TMA and scores of other state medical and national specialty societies sent a letter on Nov. 17 asking three federal agencies to reconsider the disputed portion of rulemaking for the No Surprises Act. The 2020 law established an independent dispute resolution (IDR) process governing ERISA-regulated insurers and other groups and individual plans in which an arbitrator selects either a physician’s proposed amount or a health plan’s, similar to Texas’ IDR law for state-regulated health plans.
But the federal rule for the No Surprises Act requires an arbitrator to presume that the health plan’s median contracted rate, also known as the qualifying payment amount (QPA), is “the appropriate out-of-network rate,” and to select the offer closest to the QPA unless “credible information” demonstrates the QPA isn’t the appropriate rate.

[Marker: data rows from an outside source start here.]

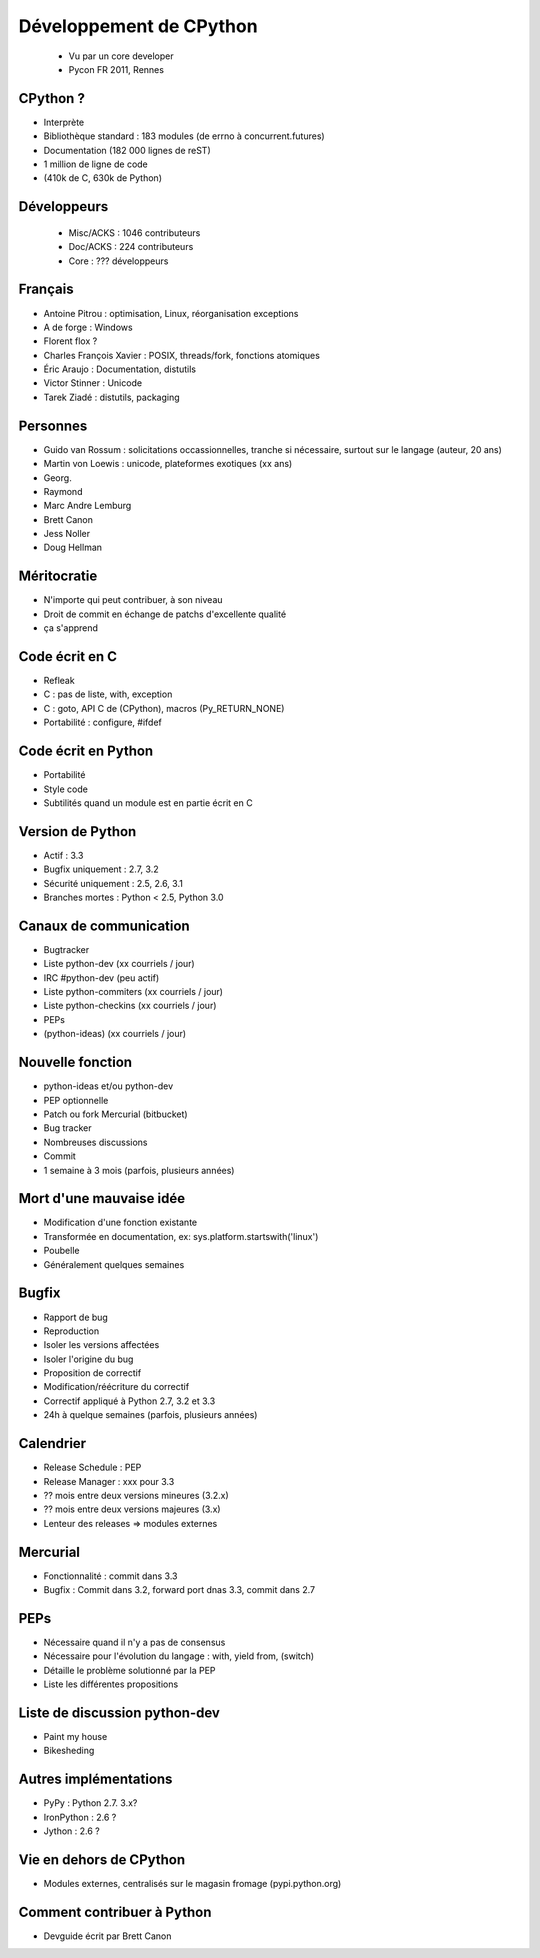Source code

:++++++++++++++++++++++++
Développement de CPython
++++++++++++++++++++++++

 * Vu par un core developer
 * Pycon FR 2011, Rennes

CPython ?
=========

* Interprète
* Bibliothèque standard : 183 modules (de errno à concurrent.futures)
* Documentation (182 000 lignes de reST)
* 1 million de ligne de code
* (410k de C, 630k de Python)

Développeurs
============

 * Misc/ACKS : 1046 contributeurs
 * Doc/ACKS : 224 contributeurs
 * Core : ??? développeurs

Français
========

* Antoine Pitrou : optimisation, Linux, réorganisation exceptions
* A de forge : Windows
* Florent flox ?
* Charles François Xavier : POSIX, threads/fork, fonctions atomiques
* Éric Araujo : Documentation, distutils
* Victor Stinner : Unicode
* Tarek Ziadé : distutils, packaging

Personnes
=========

* Guido van Rossum : solicitations occassionnelles, tranche si nécessaire, surtout sur le langage (auteur, 20 ans)
* Martin von Loewis : unicode, plateformes exotiques (xx ans)
* Georg.
* Raymond
* Marc Andre Lemburg
* Brett Canon
* Jess Noller
* Doug Hellman

Méritocratie
============

* N'importe qui peut contribuer, à son niveau
* Droit de commit en échange de patchs d'excellente qualité
* ça s'apprend

Code écrit en C
===============

* Refleak
* C : pas de liste, with, exception
* C : goto, API C de (CPython), macros (Py_RETURN_NONE)
* Portabilité : configure, #ifdef

Code écrit en Python
====================

* Portabilité
* Style code
* Subtilités quand un module est en partie écrit en C

Version de Python
=================

* Actif : 3.3
* Bugfix uniquement : 2.7, 3.2
* Sécurité uniquement : 2.5, 2.6, 3.1
* Branches mortes : Python < 2.5, Python 3.0

Canaux de communication
=======================

* Bugtracker
* Liste python-dev (xx courriels / jour)
* IRC #python-dev (peu actif)
* Liste python-commiters (xx courriels / jour)
* Liste python-checkins (xx courriels / jour)
* PEPs
* (python-ideas) (xx courriels / jour)

Nouvelle fonction
=================

* python-ideas et/ou python-dev
* PEP optionnelle
* Patch ou fork Mercurial (bitbucket)
* Bug tracker
* Nombreuses discussions
* Commit
* 1 semaine à 3 mois (parfois, plusieurs années)

Mort d'une mauvaise idée
========================

* Modification d'une fonction existante
* Transformée en documentation, ex: sys.platform.startswith('linux')
* Poubelle
* Généralement quelques semaines

Bugfix
======

* Rapport de bug
* Reproduction
* Isoler les versions affectées
* Isoler l'origine du bug
* Proposition de correctif
* Modification/réécriture du correctif
* Correctif appliqué à Python 2.7, 3.2 et 3.3
* 24h à quelque semaines (parfois, plusieurs années)

Calendrier
==========

* Release Schedule : PEP
* Release Manager : xxx pour 3.3
* ?? mois entre deux versions mineures (3.2.x)
* ?? mois entre deux versions majeures (3.x)
* Lenteur des releases => modules externes

Mercurial
=========

* Fonctionnalité : commit dans 3.3
* Bugfix : Commit dans 3.2, forward port dnas 3.3, commit dans 2.7

PEPs
====

* Nécessaire quand il n'y a pas de consensus
* Nécessaire pour l'évolution du langage : with, yield from, (switch)
* Détaille le problème solutionné par la PEP
* Liste les différentes propositions

Liste de discussion python-dev
==============================

* Paint my house
* Bikesheding

Autres implémentations
======================

* PyPy : Python 2.7. 3.x?
* IronPython : 2.6 ?
* Jython : 2.6 ?

Vie en dehors de CPython
========================

* Modules externes, centralisés sur le magasin fromage (pypi.python.org)

Comment contribuer à Python
===========================

* Devguide écrit par Brett Canon

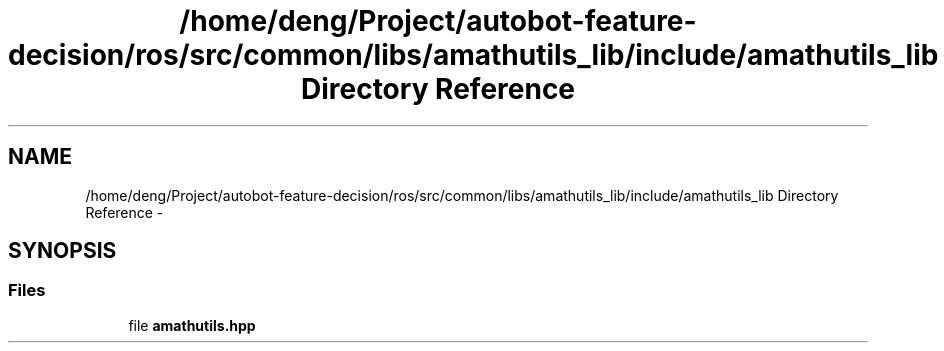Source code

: .TH "/home/deng/Project/autobot-feature-decision/ros/src/common/libs/amathutils_lib/include/amathutils_lib Directory Reference" 3 "Fri May 22 2020" "Autoware_Doxygen" \" -*- nroff -*-
.ad l
.nh
.SH NAME
/home/deng/Project/autobot-feature-decision/ros/src/common/libs/amathutils_lib/include/amathutils_lib Directory Reference \- 
.SH SYNOPSIS
.br
.PP
.SS "Files"

.in +1c
.ti -1c
.RI "file \fBamathutils\&.hpp\fP"
.br
.in -1c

TMA objected to that presumption in its October lawsuit, asking a U.S. district court in Tyler to restore the fair, balanced IDR process Congress intended when passing the law, in which the arbitrator would weigh all relevant factors. The Nov. 17 letter made the same request of the secretaries of the Health and Human Services, Treasury, and Labor departments.
“To be clear, our request is not to unravel the [No Surprises Act] or delay implementation of any of its patient protections,” the physician organizations wrote. “Instead, we ask that you revise the most recent [rule] to conform with the [law’s] language to allow an IDR entity the discretion to consider all the relevant information submitted by the parties to determine a fair out-of-network payment to physicians,” without assuming that the QPA is the appropriate payment amount.
A skewed IDR process “that restricts physicians’ ability to make their case for a reasonable out-of-network payment removes a critical remaining incentive for insurers to negotiate fair contracts with physicians,” medicine added.
“While none of our organizations anticipated a high volume of claims going all the way through the dispute process to IDR when the [law] was enacted, we knew that the possibility of a physician successfully making the case for a fair out-of-network payment to an IDR entity could help influence a health insurer to come to the negotiating table in the first place, offer a reasonable initial payment when a surprise bill happens, and settle most disputes in the open negotiations process,” the organizations wrote. “But, in implementing the IDR process in a way that essentially predetermines the outcome to be at the 50th percentile of contract rates, that important check on negotiating incentives established by Congress has largely been stripped away.”
The letter added that meaningful contract negotiations create health care system efficiencies, including not just reduced use of dispute resolution, but also reduced administrative waste and more value-based payment arrangements.
The No Surprises Act takes effect in January and the first arbitrations are expected to start taking place in March.